Parlare di tarantismo, ad ogni modo, non è pratica semplice visto lo scontro rituale-scientifico in atto da secoli or sono.

Gli abitanti della penisola salentina, infatti, sono ancora fermamente convinti che il morso della taranta e i sintomi da lei scatenata, non fossero legati ad un problema socio-culturale, piuttosto, appunto, al morso dell’aracnide.

L’aspetto folkloristico è stato tramandato oralmente da chi ha vissuto l’esperienza sulla sua pelle ma molte sono le testimonianze fotografiche e scritte a noi pervenute.

Come sopracitato, Ernesto de Martino fu tra i primi a interessarsi del fenomeno.

Nel saggio “La terra del rimorso”, lo studioso napoletano getta ombre e dubbi sulla pratica esoterica che orbitava, appunto, nel tarantismo.

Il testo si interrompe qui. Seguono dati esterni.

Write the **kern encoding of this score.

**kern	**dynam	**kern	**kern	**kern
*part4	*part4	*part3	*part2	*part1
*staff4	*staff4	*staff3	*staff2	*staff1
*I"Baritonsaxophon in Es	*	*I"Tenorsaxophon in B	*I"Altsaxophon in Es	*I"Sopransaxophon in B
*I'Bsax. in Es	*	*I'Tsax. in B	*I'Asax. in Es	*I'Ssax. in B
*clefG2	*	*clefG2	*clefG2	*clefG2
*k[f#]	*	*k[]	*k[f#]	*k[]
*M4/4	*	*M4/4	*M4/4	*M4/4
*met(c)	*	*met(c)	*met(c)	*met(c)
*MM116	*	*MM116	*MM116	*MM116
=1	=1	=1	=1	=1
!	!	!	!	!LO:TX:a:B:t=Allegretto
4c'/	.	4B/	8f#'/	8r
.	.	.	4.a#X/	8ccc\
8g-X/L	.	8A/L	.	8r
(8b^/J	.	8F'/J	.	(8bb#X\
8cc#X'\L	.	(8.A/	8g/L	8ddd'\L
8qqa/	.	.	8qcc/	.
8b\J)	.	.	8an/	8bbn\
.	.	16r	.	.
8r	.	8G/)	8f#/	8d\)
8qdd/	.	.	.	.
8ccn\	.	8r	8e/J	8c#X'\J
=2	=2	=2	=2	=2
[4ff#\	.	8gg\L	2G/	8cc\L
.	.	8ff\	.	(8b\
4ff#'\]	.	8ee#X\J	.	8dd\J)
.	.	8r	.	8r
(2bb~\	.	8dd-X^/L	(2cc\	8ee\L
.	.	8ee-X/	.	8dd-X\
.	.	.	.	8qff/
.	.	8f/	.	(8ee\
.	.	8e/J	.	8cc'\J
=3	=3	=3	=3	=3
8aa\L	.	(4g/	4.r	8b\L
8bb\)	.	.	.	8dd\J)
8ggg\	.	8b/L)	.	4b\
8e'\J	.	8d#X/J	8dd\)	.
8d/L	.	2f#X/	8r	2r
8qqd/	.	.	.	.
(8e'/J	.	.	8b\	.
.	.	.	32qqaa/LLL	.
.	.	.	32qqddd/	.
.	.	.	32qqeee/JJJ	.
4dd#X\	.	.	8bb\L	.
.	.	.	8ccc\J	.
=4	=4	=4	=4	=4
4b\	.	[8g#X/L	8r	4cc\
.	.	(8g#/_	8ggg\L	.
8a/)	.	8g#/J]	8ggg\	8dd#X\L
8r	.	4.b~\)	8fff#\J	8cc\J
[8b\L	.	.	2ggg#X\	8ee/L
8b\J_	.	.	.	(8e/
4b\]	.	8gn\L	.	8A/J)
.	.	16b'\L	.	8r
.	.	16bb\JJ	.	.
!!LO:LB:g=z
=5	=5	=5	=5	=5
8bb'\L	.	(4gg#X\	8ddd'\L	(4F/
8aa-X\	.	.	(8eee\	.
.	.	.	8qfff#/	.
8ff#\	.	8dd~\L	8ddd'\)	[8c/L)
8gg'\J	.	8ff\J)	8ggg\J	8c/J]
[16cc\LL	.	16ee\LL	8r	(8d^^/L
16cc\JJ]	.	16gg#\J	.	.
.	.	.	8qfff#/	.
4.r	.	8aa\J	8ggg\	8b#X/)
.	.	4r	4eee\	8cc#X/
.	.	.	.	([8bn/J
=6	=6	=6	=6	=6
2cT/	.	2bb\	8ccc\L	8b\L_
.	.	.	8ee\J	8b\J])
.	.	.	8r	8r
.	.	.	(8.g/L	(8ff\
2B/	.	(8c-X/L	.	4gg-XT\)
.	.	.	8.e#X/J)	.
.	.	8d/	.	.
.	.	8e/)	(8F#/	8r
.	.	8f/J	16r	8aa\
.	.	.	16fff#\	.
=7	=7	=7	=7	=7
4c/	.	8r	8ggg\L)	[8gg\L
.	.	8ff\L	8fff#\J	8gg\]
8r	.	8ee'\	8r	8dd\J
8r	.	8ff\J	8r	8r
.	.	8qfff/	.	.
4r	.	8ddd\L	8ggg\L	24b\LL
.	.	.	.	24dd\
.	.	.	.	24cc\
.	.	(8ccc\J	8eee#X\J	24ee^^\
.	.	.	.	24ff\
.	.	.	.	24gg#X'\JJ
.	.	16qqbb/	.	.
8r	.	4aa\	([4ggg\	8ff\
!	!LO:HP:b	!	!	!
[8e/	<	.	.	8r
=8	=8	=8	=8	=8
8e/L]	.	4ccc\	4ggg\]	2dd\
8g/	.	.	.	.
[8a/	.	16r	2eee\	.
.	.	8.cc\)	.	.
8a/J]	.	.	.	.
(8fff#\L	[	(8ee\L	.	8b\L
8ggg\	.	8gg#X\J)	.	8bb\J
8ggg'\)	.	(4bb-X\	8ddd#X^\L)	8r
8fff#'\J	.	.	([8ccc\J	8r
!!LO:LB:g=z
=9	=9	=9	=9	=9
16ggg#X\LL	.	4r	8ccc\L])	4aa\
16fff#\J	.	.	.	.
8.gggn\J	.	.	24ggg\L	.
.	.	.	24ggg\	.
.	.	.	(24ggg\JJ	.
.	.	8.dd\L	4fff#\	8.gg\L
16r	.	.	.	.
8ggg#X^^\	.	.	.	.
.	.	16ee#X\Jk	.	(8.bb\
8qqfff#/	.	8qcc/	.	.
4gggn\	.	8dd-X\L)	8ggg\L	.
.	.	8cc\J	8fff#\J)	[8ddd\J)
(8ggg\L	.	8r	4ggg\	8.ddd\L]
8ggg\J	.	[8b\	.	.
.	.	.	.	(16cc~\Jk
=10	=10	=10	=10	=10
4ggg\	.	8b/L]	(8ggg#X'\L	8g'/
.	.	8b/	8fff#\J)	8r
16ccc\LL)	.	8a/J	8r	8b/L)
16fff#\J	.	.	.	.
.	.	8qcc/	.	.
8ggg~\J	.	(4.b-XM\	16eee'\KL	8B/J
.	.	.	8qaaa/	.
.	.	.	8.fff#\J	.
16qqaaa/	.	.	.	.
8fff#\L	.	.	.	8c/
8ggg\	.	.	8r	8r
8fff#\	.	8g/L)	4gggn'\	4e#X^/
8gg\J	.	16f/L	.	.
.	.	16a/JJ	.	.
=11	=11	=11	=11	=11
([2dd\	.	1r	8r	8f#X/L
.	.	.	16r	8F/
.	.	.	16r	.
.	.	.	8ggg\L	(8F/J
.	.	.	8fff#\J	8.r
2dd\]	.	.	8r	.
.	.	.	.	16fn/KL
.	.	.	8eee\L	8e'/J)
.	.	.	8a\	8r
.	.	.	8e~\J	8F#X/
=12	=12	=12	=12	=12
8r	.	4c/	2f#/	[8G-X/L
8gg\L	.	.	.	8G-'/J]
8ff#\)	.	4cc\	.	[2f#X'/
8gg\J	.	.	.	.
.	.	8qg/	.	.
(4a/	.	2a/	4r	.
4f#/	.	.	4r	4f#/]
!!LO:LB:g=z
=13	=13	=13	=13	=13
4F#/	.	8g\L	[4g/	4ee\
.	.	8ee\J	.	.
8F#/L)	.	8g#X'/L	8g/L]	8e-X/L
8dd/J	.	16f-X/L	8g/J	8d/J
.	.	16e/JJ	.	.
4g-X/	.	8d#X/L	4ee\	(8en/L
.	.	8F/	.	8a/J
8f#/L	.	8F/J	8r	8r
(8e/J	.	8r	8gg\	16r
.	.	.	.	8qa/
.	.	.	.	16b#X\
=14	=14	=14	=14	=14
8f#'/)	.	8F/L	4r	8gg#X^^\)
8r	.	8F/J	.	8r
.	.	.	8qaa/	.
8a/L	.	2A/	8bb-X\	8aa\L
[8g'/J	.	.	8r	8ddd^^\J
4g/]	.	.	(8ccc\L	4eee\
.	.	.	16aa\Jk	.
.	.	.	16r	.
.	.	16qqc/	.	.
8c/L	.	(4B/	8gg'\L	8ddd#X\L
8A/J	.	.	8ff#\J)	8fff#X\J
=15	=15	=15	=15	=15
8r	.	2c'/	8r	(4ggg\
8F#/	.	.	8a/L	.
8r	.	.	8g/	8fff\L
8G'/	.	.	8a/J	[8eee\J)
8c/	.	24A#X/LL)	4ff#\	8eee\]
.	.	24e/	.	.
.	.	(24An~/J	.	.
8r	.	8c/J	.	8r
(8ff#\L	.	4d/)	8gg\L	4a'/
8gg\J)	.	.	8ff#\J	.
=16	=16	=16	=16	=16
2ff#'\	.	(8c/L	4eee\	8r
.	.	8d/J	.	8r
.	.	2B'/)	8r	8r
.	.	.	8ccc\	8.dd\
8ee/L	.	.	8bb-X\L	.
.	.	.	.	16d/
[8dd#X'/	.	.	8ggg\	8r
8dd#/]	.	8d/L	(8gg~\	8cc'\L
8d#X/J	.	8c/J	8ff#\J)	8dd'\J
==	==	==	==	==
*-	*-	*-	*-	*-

Con la sua équipe di lavoro visse a stretto contatto con i “contagiati” giungendo a conclusione che il tarantismo non era un rito legato alla Chiesa piuttosto una manifestazione di disturbo mentale alimentata dalla regressione socio-culturale che colpiva gli analfabeti.

I paesi più colpiti erano limitrofi alla cittadina di Galatina, graziata da San Paolo, patrono della città e delle tarantate.

Qui, nel centro storico, tutti gli scazzacati sopraggiungevano su un calesse o dopo un lungo pellegrinaggio dal proprio paese di origine, lungo le vie sterrate che conducevano a Galatina.

Il luogo deputato per esorcizzare i malcapitati era una piccola chiesa risalente al XVIII, meglio conosciuta come “Cappella delle Tarante“.

Questo tempietto era teatro di spettacoli ludici che spesso impressionavano gli spettatori.

La catarsi era raggiunta dopo vari esperimenti coreutici-musicali attraverso il suono di un violino o di un tamburello.

Il musicante più apprezzato negli anni a cavallo con i Sessanta era Luigi, un violinista neretino che con la sua banda si recava a dare il suo apporto musicale ai malati, esorcizzando, dunque, i loro sintomi.

 

Intesa San Paolo per la Notte della Taranta di Melpignano. 

 

 

Il Tarantismo e il costume.

Il costume dei tarantati era abbastanza modesto, immagine delle precarie condizioni economiche in cui erano costretti a vivere.

Le donne al primo menarca erano maggiormente colpite da questo fenomeno ma non mancavano anche gli uomini seppur con una bassa incidenza rispetto il sesso femminile.

Le donne erano solite indossare una vestaglia bianca, realizzata in cotone o lino.

Questo indumento, così intimo quanto peccaminoso, era spesso impreziosito da ricami ton sur ton.

Queste decorazioni erano operate mediante punto pieno, a intaglio o a uncinetto, e rifinite con punto giorno ai bordi dell’orlo della gonna o delle maniche.

I piedi erano scalzi e tendenzialmente non indossavano accessori al fine di non ferirsi durante lo spettacolo.

Anche i capelli erano tenuti sciolti. La chioma incolta eccedeva nel creare maggiore misticismo all’azione e allo spettacolo stesso.

Perché le tarantate non amavano i colori?

Il colore, in qualche misura, era legato al morso del ragno.

Le tarantate subivano profondamente l’influenza delle sfumature cromatiche.

Alcuni di esse, infatti, erano impressionati dal verde, altre dal rosso.

Secondo Ernesto de Martino, infatti “A questo proposito meriterebbe di essere esaminata la questione di essere esaminata la questione se sia pensabile una connessione fra simbolismo cromatico del tarantismo e simbolismo cromatico medievale, e se nel tarantismo il verde sia da interpretarsi come il colore dell’amore nuovo, nel quadro di una natura risvegliata e il rosso come il colore dell’agonismo e del puntiglio, dell’aggressività e del furore, della passione ardente e armata”.

È quindi chiaro che l’abbigliamento adottato dalle esorcizzate fosse neutrale a ogni tonalità di colore, al fine di raggiungere la guarigione attraverso il rito coreutico-musicale e simbolismo cromatico.